Department of Chemistry, University of California, Irvine, CA 92697-2025, USA; Department for Atomically Resolved Dynamics, Max-Planck-Institute for Structure and Dynamics of Matter, Luruper Chaussee 149, 22761 Hamburg, Germany.
Department for Atomically Resolved Dynamics, Max-Planck-Institute for Structure and Dynamics of Matter, Luruper Chaussee 149, 22761 Hamburg, Germany; Institute for Nanostructure and Solid-State Physics, Universität Hamburg, HARBOR, Luruper Chaussee 149, 22761 Hamburg, Germany.
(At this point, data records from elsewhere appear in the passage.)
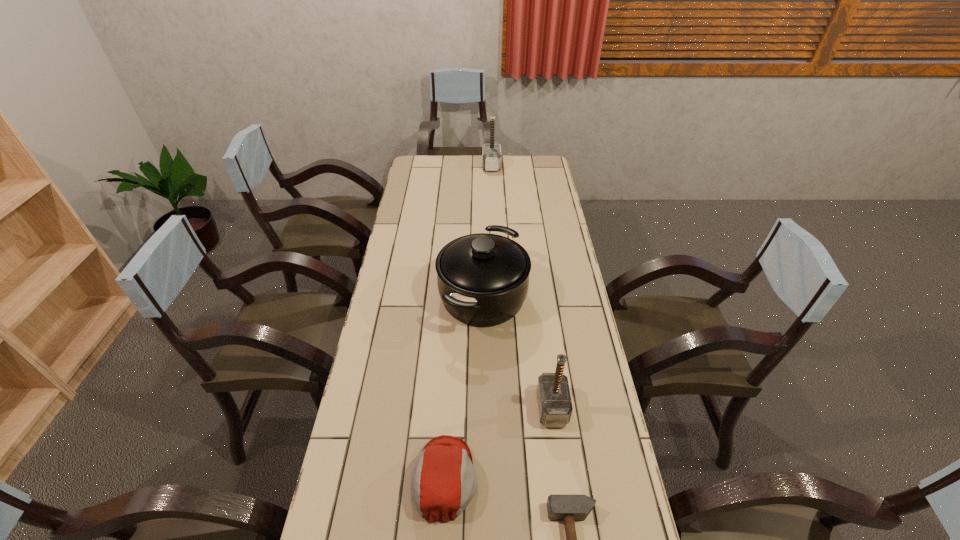
Find the location of `vacant area situated on the front-facing side of the cap`. vacant area situated on the front-facing side of the cap is located at coordinates (602, 478).

Find the location of a particular element. This screenshot has height=540, width=960. object that is positioned at the far edge is located at coordinates (491, 155).

Locate an element on the screen. The image size is (960, 540). object that is at the right edge is located at coordinates (555, 408).

In the image, there is a desktop. Identify the location of vacant space at the far edge. The image size is (960, 540). (517, 172).

In the image, there is a desktop. Identify the location of vacant region at the left edge. (385, 345).

Identify the location of vacant region at the right edge of the desktop. This screenshot has width=960, height=540. (530, 235).

The height and width of the screenshot is (540, 960). In order to click on vacant space at the far right corner of the desktop in this screenshot , I will do `click(518, 156)`.

Find the location of a particular element. The image size is (960, 540). vacant area that lies between the second shortest object and the second farthest hammer is located at coordinates (x=498, y=443).

Identify the location of free space between the second shortest object and the second farthest hammer. The height and width of the screenshot is (540, 960). point(498,443).

I want to click on empty space between the saucepan and the third farthest object, so click(517, 353).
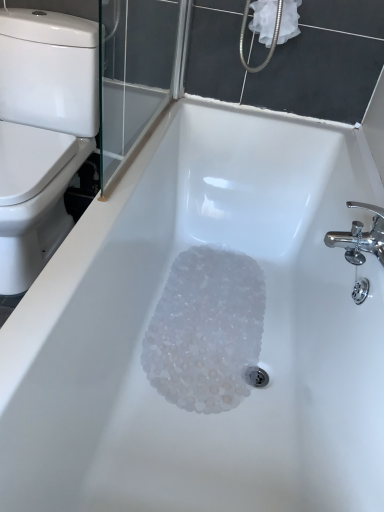
This screenshot has width=384, height=512. In order to click on translucent plastic crystals at bottom in this screenshot , I will do `click(206, 330)`.

Measure the distance between point [265,24] and camera.

Point [265,24] and camera are 4.34 feet apart.

Image resolution: width=384 pixels, height=512 pixels. Describe the element at coordinates (264, 20) in the screenshot. I see `white fabric at upper right` at that location.

The image size is (384, 512). I want to click on translucent plastic crystals at bottom, so click(206, 330).

What's the angular difference between white fabric at upper right and white glossy toilet at left's facing directions?

The facing directions of white fabric at upper right and white glossy toilet at left are 1.43 degrees apart.

Is white fabric at upper right to the left or to the right of white glossy toilet at left in the image?

In the image, white fabric at upper right appears on the right side of white glossy toilet at left.

Considering the relative sizes of white fabric at upper right and white glossy toilet at left in the image provided, is white fabric at upper right wider than white glossy toilet at left?

No.

From their relative heights in the image, would you say white fabric at upper right is taller or shorter than white glossy toilet at left?

In the image, white fabric at upper right appears to be shorter than white glossy toilet at left.

Is translucent plastic crystals at bottom wider or thinner than white glossy toilet at left?

In the image, translucent plastic crystals at bottom appears to be more narrow than white glossy toilet at left.

Considering the relative sizes of translucent plastic crystals at bottom and white glossy toilet at left in the image provided, is translucent plastic crystals at bottom smaller than white glossy toilet at left?

Correct, translucent plastic crystals at bottom occupies less space than white glossy toilet at left.

Which is closer to the camera, (x=227, y=310) or (x=71, y=146)?

Point (x=227, y=310) is positioned closer to the camera compared to point (x=71, y=146).

Are translucent plastic crystals at bottom and white glossy toilet at left far apart?

No, there isn't a large distance between translucent plastic crystals at bottom and white glossy toilet at left.

Which of these two, translucent plastic crystals at bottom or white fabric at upper right, is smaller?

white fabric at upper right is smaller.

You are a GUI agent. You are given a task and a screenshot of the screen. Output one action in this format:
    pyautogui.click(x=<x>, y=<y>)
    Task: Click on the crystal on the left of white fabric at upper right
    This screenshot has height=512, width=384.
    Given the screenshot: What is the action you would take?
    pyautogui.click(x=206, y=330)

From the image's perspective, relative to white fabric at upper right, is translucent plastic crystals at bottom above or below?

translucent plastic crystals at bottom is situated lower than white fabric at upper right in the image.

Is white fabric at upper right at the back of translucent plastic crystals at bottom?

No, white fabric at upper right is not at the back of translucent plastic crystals at bottom.

The image size is (384, 512). I want to click on crystal below the white glossy toilet at left (from a real-world perspective), so click(x=206, y=330).

Considering the relative sizes of white glossy toilet at left and translucent plastic crystals at bottom in the image provided, is white glossy toilet at left shorter than translucent plastic crystals at bottom?

No, white glossy toilet at left is not shorter than translucent plastic crystals at bottom.

Does white glossy toilet at left turn towards translucent plastic crystals at bottom?

No, white glossy toilet at left does not turn towards translucent plastic crystals at bottom.

Between white glossy toilet at left and translucent plastic crystals at bottom, which one has larger width?

Wider between the two is white glossy toilet at left.

How many degrees apart are the facing directions of white glossy toilet at left and white fabric at upper right?

1.43 degrees separate the facing orientations of white glossy toilet at left and white fabric at upper right.

From the image's perspective, is white glossy toilet at left above or below white fabric at upper right?

Clearly, from the image's perspective, white glossy toilet at left is below white fabric at upper right.

From a real-world perspective, is white glossy toilet at left on white fabric at upper right?

Incorrect, from a real-world perspective, white glossy toilet at left is lower than white fabric at upper right.

Is white glossy toilet at left oriented towards white fabric at upper right?

No, white glossy toilet at left is not turned towards white fabric at upper right.

Can you tell me how much white fabric at upper right and translucent plastic crystals at bottom differ in facing direction?

The angle between the facing direction of white fabric at upper right and the facing direction of translucent plastic crystals at bottom is 88.9 degrees.

Based on the photo, in terms of height, does white fabric at upper right look taller or shorter compared to translucent plastic crystals at bottom?

In the image, white fabric at upper right appears to be taller than translucent plastic crystals at bottom.

Is white fabric at upper right beside translucent plastic crystals at bottom?

They are not placed beside each other.

Locate an element on the screen. The image size is (384, 512). toilet paper above the white glossy toilet at left (from the image's perspective) is located at coordinates (264, 20).

Identify the location of bidet located above the translucent plastic crystals at bottom (from a real-world perspective). This screenshot has height=512, width=384. (34, 199).

Considering their positions, is white fabric at upper right positioned closer to translucent plastic crystals at bottom than white glossy toilet at left?

white glossy toilet at left is closer to translucent plastic crystals at bottom.

From the image, which object appears to be nearer to translucent plastic crystals at bottom, white glossy toilet at left or white fabric at upper right?

white glossy toilet at left is closer to translucent plastic crystals at bottom.

Looking at the image, which one is located further to white fabric at upper right, translucent plastic crystals at bottom or white glossy toilet at left?

The object further to white fabric at upper right is translucent plastic crystals at bottom.

Which object lies further to the anchor point white fabric at upper right, white glossy toilet at left or translucent plastic crystals at bottom?

translucent plastic crystals at bottom lies further to white fabric at upper right than the other object.

When comparing their distances from white glossy toilet at left, does white fabric at upper right or translucent plastic crystals at bottom seem further?

Among the two, white fabric at upper right is located further to white glossy toilet at left.

Based on their spatial positions, is translucent plastic crystals at bottom or white fabric at upper right closer to white glossy toilet at left?

translucent plastic crystals at bottom is closer to white glossy toilet at left.

At what (x,y) coordinates should I click in order to perform the action: click on bidet between white fabric at upper right and translucent plastic crystals at bottom in the vertical direction. Please return your answer as a coordinate pair (x, y). Image resolution: width=384 pixels, height=512 pixels. Looking at the image, I should click on (34, 199).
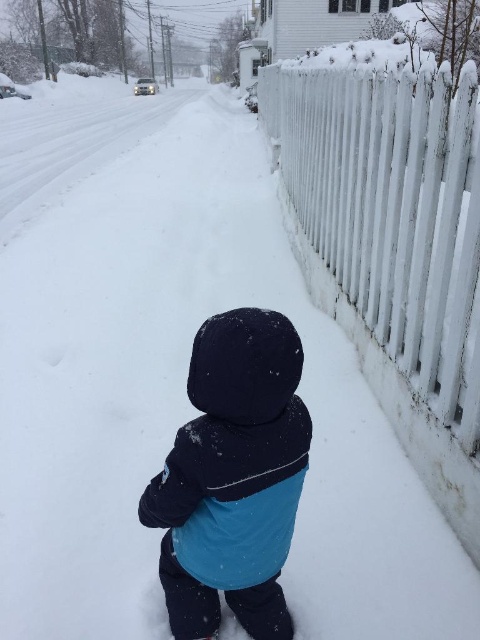
You are standing at the point marked as point (393, 212) in the image. What object is located at that point?

The point (393, 212) corresponds to the white painted wood fence at right.

You are standing at the point closer to the camera in the snowy scene. Which point are you at, point (x=459, y=353) or point (x=201, y=484)?

You are at point (x=201, y=484) because it is closer to the viewer than point (x=459, y=353).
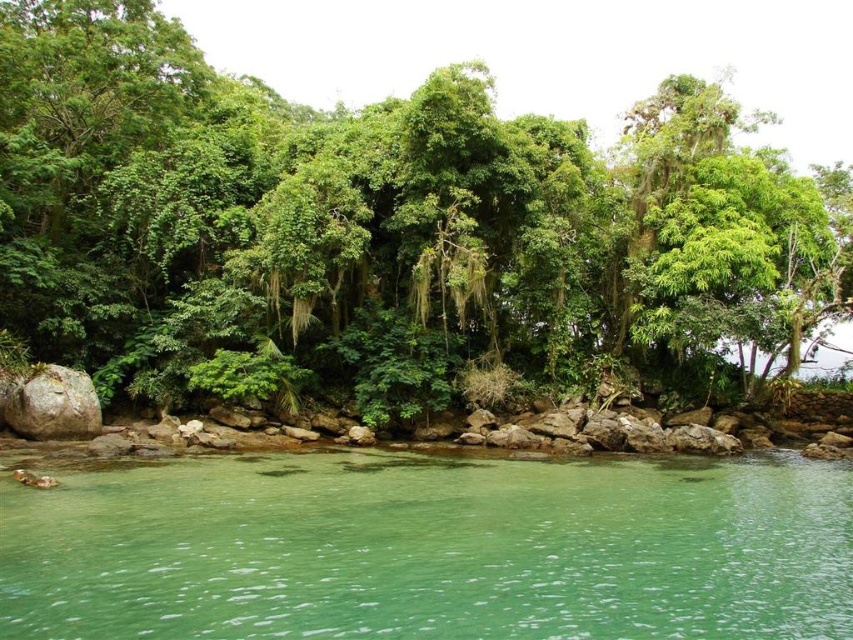
From the picture: Which of these two, green leafy tree at center or green translucent water at lower center, stands shorter?

green translucent water at lower center

From the picture: Does green leafy tree at center have a greater height compared to green translucent water at lower center?

Correct, green leafy tree at center is much taller as green translucent water at lower center.

Based on the photo, measure the distance between green leafy tree at center and camera.

green leafy tree at center and camera are 36.19 meters apart from each other.

Locate an element on the screen. The height and width of the screenshot is (640, 853). green leafy tree at center is located at coordinates (390, 227).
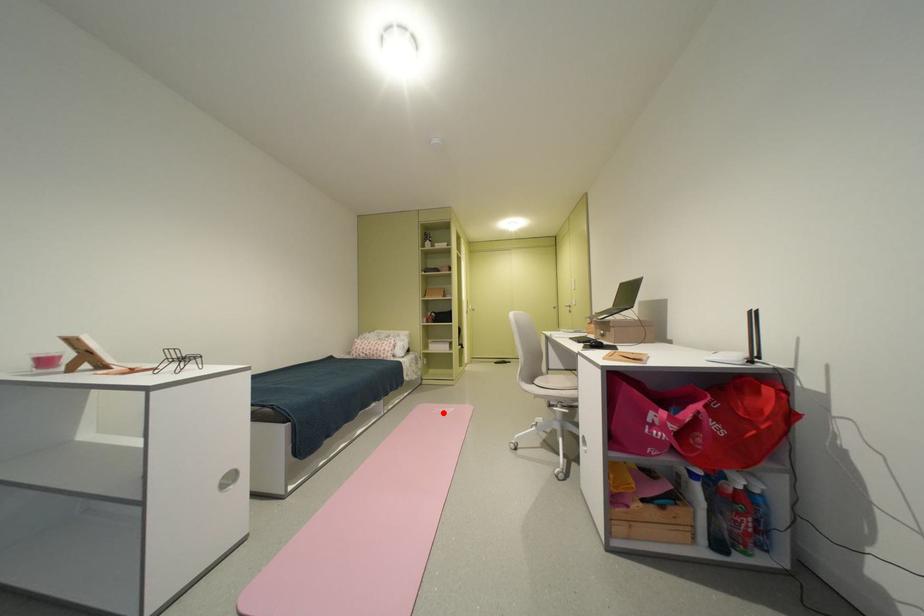
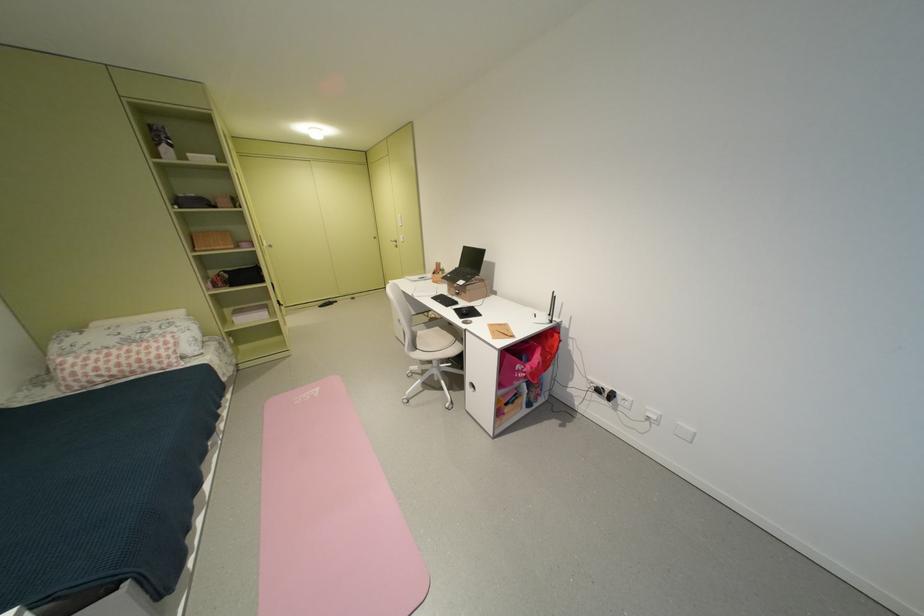
Find the pixel in the second image that matches the highlighted location in the first image.

(305, 403)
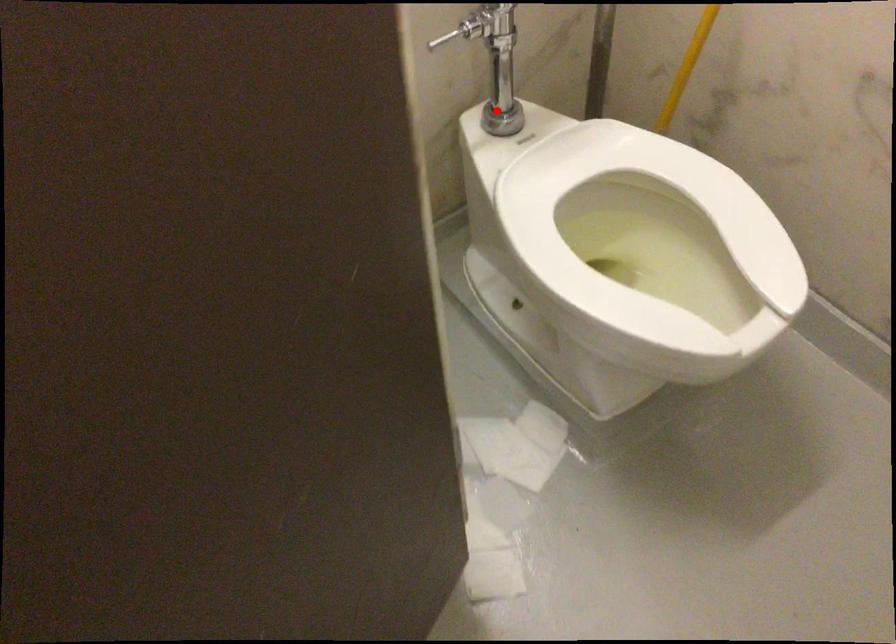
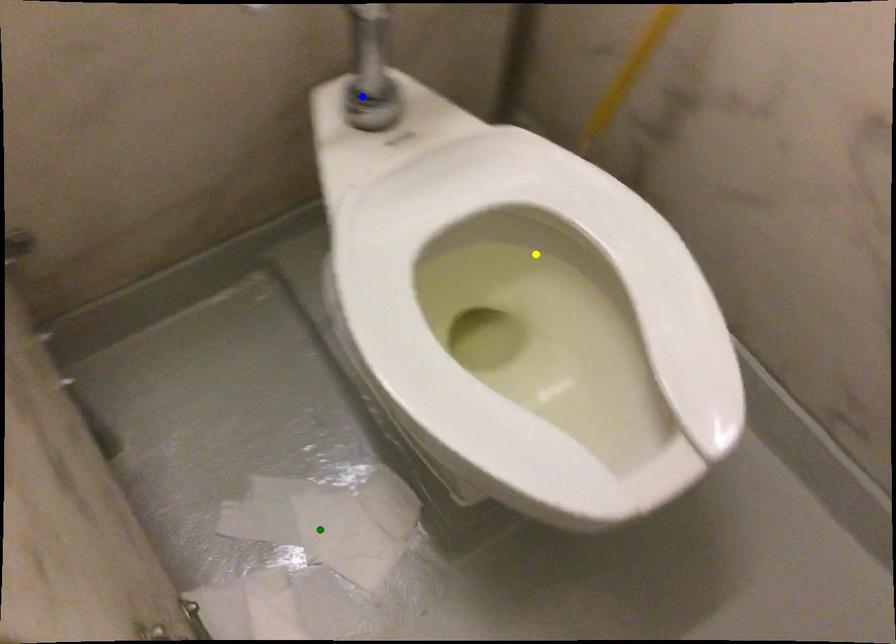
Question: I am providing you with two images of the same scene from different viewpoints. A red point is marked on the first image. You are given multiple points on the second image. Can you choose the point in image 2 that corresponds to the point in image 1?

Choices:
 (A) green point
 (B) yellow point
 (C) blue point

Answer: (C)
Structure. 2022 May 5;30(5):763-776.e4. doi: 10.1016/j.str.2022.03.002. Epub 2022 Mar 25.
Cataract, a clouding of the eye lens from protein precipitation, affects millions of people every year. The lens proteins, the crystallins, show extensive post-translational modifications (PTMs) in cataractous lenses. The most common PTMs, deamidation and oxidation, promote crystallin aggregation; however, it is not clear precisely how these PTMs contribute to crystallin insolubilization. Here, we report six crystal structures of the lens protein γS-crystallin (γS): one of the wild-type and five of deamidated γS variants, from three to nine deamidation sites, after sample aging. The deamidation mutations do not change the overall fold of γS; however, increasing deamidation leads to accelerated disulfide-bond formation. Addition of deamidated sites progressively destabilized protein structure, and the deamidated variants display an increased propensity for aggregation. These results suggest that the deamidated variants are useful as models for accelerated aging; the structural changes observed provide support for redox activity of γS-crystallin in the lens.
白内障是一种由蛋白质沉淀引起的眼晶状体混浊,每年影响数百万人。晶状体蛋白,即晶体蛋白,在白内障晶状体中表现出广泛的翻译后修饰(PTM)。最常见的 PTM,脱酰胺和氧化,促进晶体蛋白聚集;然而,这些 PTM 如何导致晶体蛋白不溶尚不清楚。在这里,我们报告了六种晶状体蛋白 γS-晶体蛋白(γS)的晶体结构:一个野生型和五个脱酰胺的 γS 变体,在样品老化后,有三个到九个脱酰胺位点。脱酰胺突变不会改变 γS 的整体折叠;然而,增加脱酰胺会导致二硫键形成加速。添加脱酰胺位点逐渐破坏蛋白质结构,脱酰胺变体显示出更高的聚集倾向。这些结果表明,脱酰胺变体可用作加速老化的模型;观察到的结构变化为晶状体中 γS-晶体蛋白的氧化还原活性提供了支持。